Statins and Cholesterol

Elevated levels of cholesterol in your body can greatly increase your risk of blocked arteries and heart disease in the future. That’s why keeping your cholesterol in check now can really pay off later on down the road. If you already have heightened levels of cholesterol, don’t give up yet. There are options available to help you keep your levels back down to a healthy level and reduce your risk of heart problems in the future. The most effective treatment available now are statins. Statin medications can help to reduce the levels of unhealthy cholesterol (LDL) and ultimately lower your risk of heart disease. Although statins directly target cholesterol, they are often prescribed as a method of reducing the risk of heart disease even in patients with normal cholesterol levels, but who exhibit other risk factors. Risk factors for heart disease include:

– Age 55 or older
– Family history of heart disease
– High Blood Pressure
– Diabetes

In order to understand how statins work, it’s important to know a little more about how cholesterol functions in your body. Cholesterol is a thick, waxy substance that is naturally produced in the liver, but is also from animal food products in your digestive system. In healthy amounts, cholesterol is a very useful substance necessary to the healthy functioning of your body which helps to produce hormones. However, when too much cholesterol is absorbed from food, or from overproduction in the liver, a dangerous condition can occur. The fatty substances in cholesterol starts to be deposited in the blood stream and its buildup can block essential arteries. This is what causes serious heart problems, like strokes, attacks, or heart disease.

• **Exercises to complete**
1. In the text on statins and cholesterol, which type of cholesterol do statin medications help reduce?
2. Recast the paragraph of the statins and cholesterol text that begins "In order to understand how statins work" as a short bulleted list that keeps its main facts.
3. Resume the text on statins and cholesterol from where it stops.

• **Stored data**
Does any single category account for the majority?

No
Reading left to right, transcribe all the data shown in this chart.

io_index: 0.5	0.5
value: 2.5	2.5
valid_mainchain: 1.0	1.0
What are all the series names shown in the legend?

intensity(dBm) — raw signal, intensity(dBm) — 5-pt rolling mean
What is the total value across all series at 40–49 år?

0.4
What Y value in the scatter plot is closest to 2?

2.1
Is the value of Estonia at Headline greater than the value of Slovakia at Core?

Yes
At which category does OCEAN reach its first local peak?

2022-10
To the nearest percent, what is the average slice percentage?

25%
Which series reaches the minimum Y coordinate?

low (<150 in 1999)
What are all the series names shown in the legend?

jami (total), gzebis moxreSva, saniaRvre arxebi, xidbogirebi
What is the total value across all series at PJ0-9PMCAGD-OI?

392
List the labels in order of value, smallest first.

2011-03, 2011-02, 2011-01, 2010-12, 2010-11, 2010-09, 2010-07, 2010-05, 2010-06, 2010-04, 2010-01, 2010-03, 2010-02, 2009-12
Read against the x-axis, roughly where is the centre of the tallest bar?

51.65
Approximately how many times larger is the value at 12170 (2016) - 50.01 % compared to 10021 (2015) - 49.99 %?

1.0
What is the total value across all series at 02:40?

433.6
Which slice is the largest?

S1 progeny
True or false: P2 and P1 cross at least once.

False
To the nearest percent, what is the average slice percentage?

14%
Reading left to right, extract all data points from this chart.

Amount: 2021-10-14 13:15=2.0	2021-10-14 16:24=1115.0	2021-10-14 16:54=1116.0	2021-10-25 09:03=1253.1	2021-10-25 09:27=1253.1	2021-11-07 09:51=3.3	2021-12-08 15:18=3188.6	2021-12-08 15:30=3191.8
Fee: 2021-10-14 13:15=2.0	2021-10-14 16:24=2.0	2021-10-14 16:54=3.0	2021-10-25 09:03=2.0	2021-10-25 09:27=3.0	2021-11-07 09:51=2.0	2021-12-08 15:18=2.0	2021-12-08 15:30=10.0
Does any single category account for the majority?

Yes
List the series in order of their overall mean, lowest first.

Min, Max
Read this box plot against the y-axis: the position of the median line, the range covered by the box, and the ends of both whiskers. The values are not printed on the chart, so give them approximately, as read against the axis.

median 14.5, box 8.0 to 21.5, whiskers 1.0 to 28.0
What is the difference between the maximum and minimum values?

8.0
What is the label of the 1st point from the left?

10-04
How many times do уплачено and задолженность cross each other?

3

• **Results**
1. Unhealthy cholesterol, known as LDL.

2.
- Knowing how cholesterol works in the body helps explain how statins work.
- Cholesterol is a thick, waxy substance made naturally in the liver. It also comes from animal food products in the digestive system.
- In healthy amounts, it is useful and necessary for the body and helps produce hormones.
- Too much cholesterol, absorbed from food or overproduced by the liver, can cause a dangerous condition.
- Its fatty substances deposit in the bloodstream, and the buildup can block essential arteries.
- This leads to serious heart problems such as strokes, attacks, or heart disease.

3.
Statins work by being absorbed in the liver and stopping the production of a specific enzyme that produces cholesterol. This is why statins are also known as an HMG-CoA reductase inhibitor. By slowing down the production of LDL cholesterol and increasing the production of “good” HDL cholesterol, statins can reduce up to 60% of bad cholesterol levels. Research shows that to date, statins are the most effective drug choice for the purpose of reducing cholesterol and lowering the risk of heart disease. There are varying types of statins with different dosages and potency. Your doctor will prescribe you a dosage based on your current cholesterol levels, personal tolerance, and risk factors. Statins are a reliable and preferred treatment for many medical professionals, but they are not the only treatment used for lowering cholesterol. Statin alternatives can include: Fibric acid, nicontinic acid, and absorbtion inhibitors. Alternative cholesterol lowering drugs can be useful for patients who allergic to statins, patients who are pregnant, or patients who experience adverse side effects of statins. Statins are FDA approved and generally considered safe.